Output the line containing "### 3.2 Activer le site" exactly. Do the same for every line after it through the end of the material, and output nothing else.
<<<<
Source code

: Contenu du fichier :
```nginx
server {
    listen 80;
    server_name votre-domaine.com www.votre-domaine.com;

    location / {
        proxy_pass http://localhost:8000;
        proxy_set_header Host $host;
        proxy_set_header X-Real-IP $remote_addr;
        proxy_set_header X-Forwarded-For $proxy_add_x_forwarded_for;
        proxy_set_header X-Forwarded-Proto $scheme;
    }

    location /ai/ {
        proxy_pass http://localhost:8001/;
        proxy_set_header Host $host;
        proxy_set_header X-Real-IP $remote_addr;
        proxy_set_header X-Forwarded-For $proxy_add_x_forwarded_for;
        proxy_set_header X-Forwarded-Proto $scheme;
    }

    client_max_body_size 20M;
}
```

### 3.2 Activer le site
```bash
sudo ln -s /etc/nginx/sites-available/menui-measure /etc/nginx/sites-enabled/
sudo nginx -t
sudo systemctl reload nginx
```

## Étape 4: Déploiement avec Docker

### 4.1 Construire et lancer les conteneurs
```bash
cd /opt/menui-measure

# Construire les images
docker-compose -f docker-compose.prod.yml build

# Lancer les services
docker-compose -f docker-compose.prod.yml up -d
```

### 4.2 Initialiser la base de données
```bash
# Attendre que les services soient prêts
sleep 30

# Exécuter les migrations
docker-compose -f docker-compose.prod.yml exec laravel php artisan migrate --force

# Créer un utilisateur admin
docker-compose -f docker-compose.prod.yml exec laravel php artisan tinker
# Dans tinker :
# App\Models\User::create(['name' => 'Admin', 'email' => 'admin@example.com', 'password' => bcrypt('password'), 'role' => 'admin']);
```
>>>>
RESPONSE BELOW >>
### 3.2 Activer le site
```bash
sudo ln -s /etc/nginx/sites-available/menui-measure /etc/nginx/sites-enabled/
sudo nginx -t
sudo systemctl reload nginx
```

## Étape 4: Déploiement avec Docker

### 4.1 Construire et lancer les conteneurs
```bash
cd /opt/menui-measure

# Construire les images
docker-compose -f docker-compose.prod.yml build

# Lancer les services
docker-compose -f docker-compose.prod.yml up -d
```

### 4.2 Initialiser la base de données
```bash
# Attendre que les services soient prêts
sleep 30

# Exécuter les migrations
docker-compose -f docker-compose.prod.yml exec laravel php artisan migrate --force

# Créer un utilisateur admin
docker-compose -f docker-compose.prod.yml exec laravel php artisan tinker
# Dans tinker :
# App\Models\User::create(['name' => 'Admin', 'email' => 'admin@example.com', 'password' => bcrypt('password'), 'role' => 'admin']);
```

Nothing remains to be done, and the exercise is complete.